[Saved data entries]
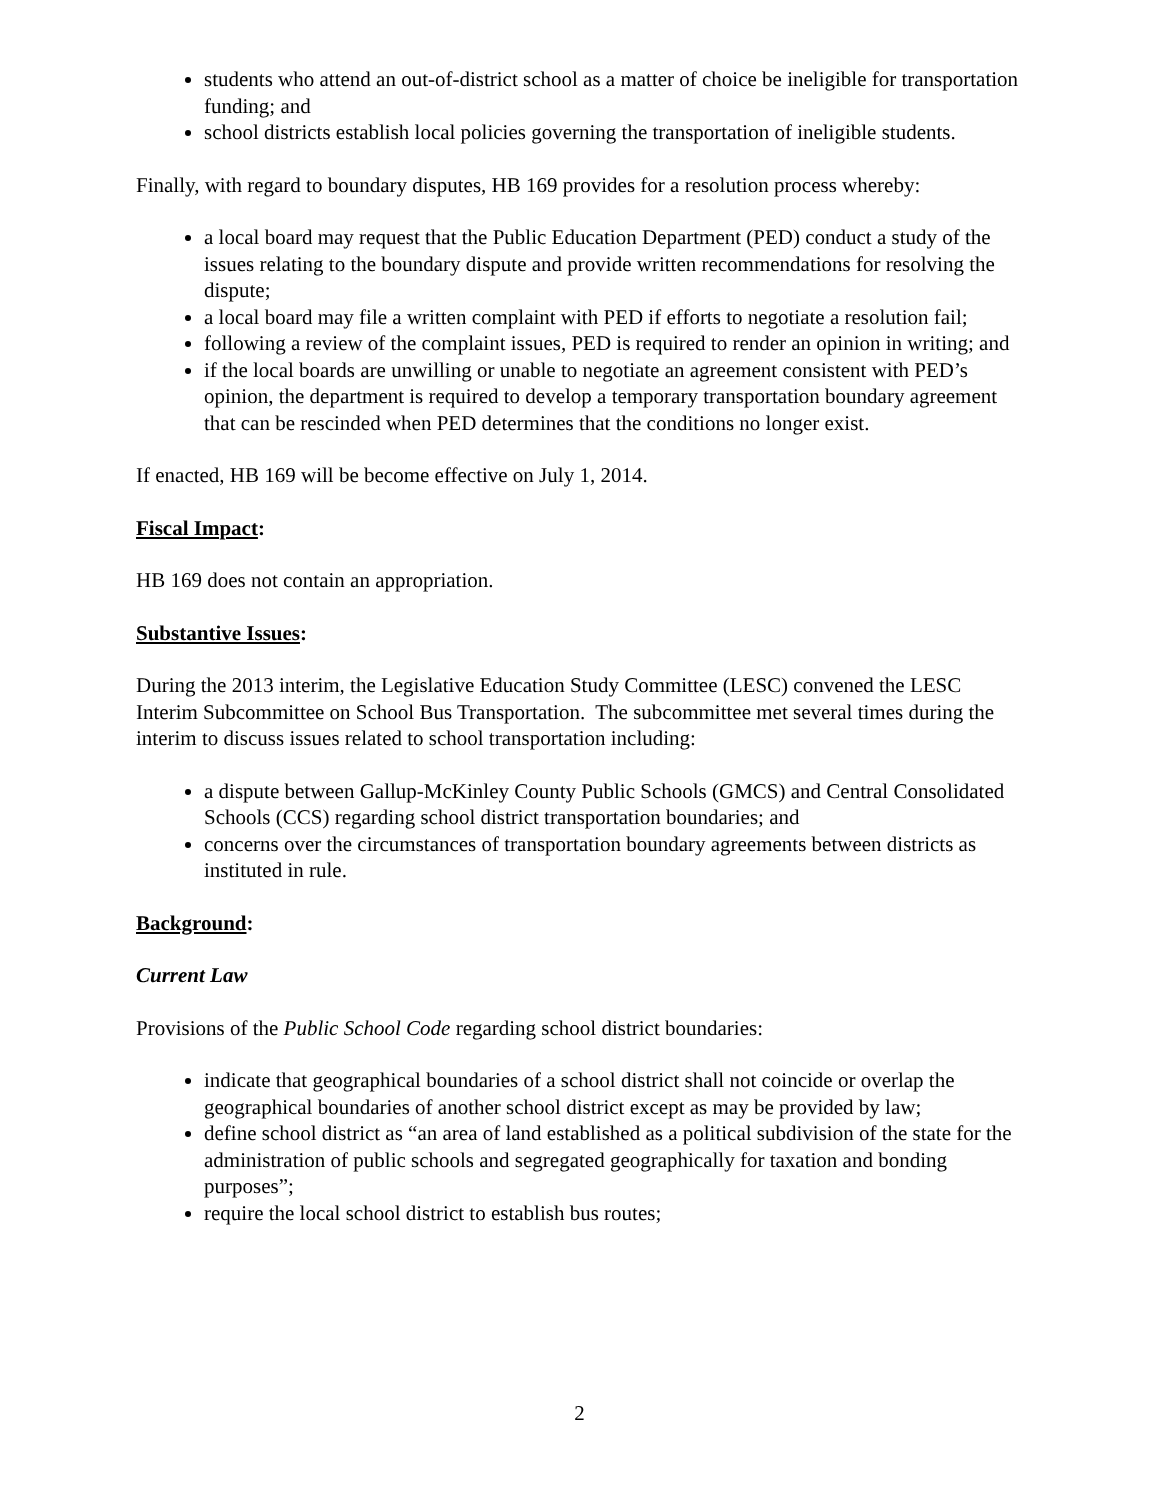students who attend an out-of-district school as a matter of choice be ineligible for transportation funding; and
school districts establish local policies governing the transportation of ineligible students.
Finally, with regard to boundary disputes, HB 169 provides for a resolution process whereby:
a local board may request that the Public Education Department (PED) conduct a study of the issues relating to the boundary dispute and provide written recommendations for resolving the dispute;
a local board may file a written complaint with PED if efforts to negotiate a resolution fail;
following a review of the complaint issues, PED is required to render an opinion in writing; and
if the local boards are unwilling or unable to negotiate an agreement consistent with PED’s opinion, the department is required to develop a temporary transportation boundary agreement that can be rescinded when PED determines that the conditions no longer exist.
If enacted, HB 169 will be become effective on July 1, 2014.
Fiscal Impact:
HB 169 does not contain an appropriation.
Substantive Issues:
During the 2013 interim, the Legislative Education Study Committee (LESC) convened the LESC Interim Subcommittee on School Bus Transportation. The subcommittee met several times during the interim to discuss issues related to school transportation including:
a dispute between Gallup-McKinley County Public Schools (GMCS) and Central Consolidated Schools (CCS) regarding school district transportation boundaries; and
concerns over the circumstances of transportation boundary agreements between districts as instituted in rule.
Background:
Current Law
Provisions of the Public School Code regarding school district boundaries:
indicate that geographical boundaries of a school district shall not coincide or overlap the geographical boundaries of another school district except as may be provided by law;
define school district as “an area of land established as a political subdivision of the state for the administration of public schools and segregated geographically for taxation and bonding purposes”;
require the local school district to establish bus routes;
2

TASK TO COMPLETE: Above are some lines. Repeat exactly, and only, those from the line that has "HB 169 does not contain an appropriation." through the line that has "During the 2013".

RESPONSE BOX:
HB 169 does not contain an appropriation.
Substantive Issues:
During the 2013 interim, the Legislative Education Study Committee (LESC) convened the LESC Interim Subcommittee on School Bus Transportation. The subcommittee met several times during the interim to discuss issues related to school transportation including:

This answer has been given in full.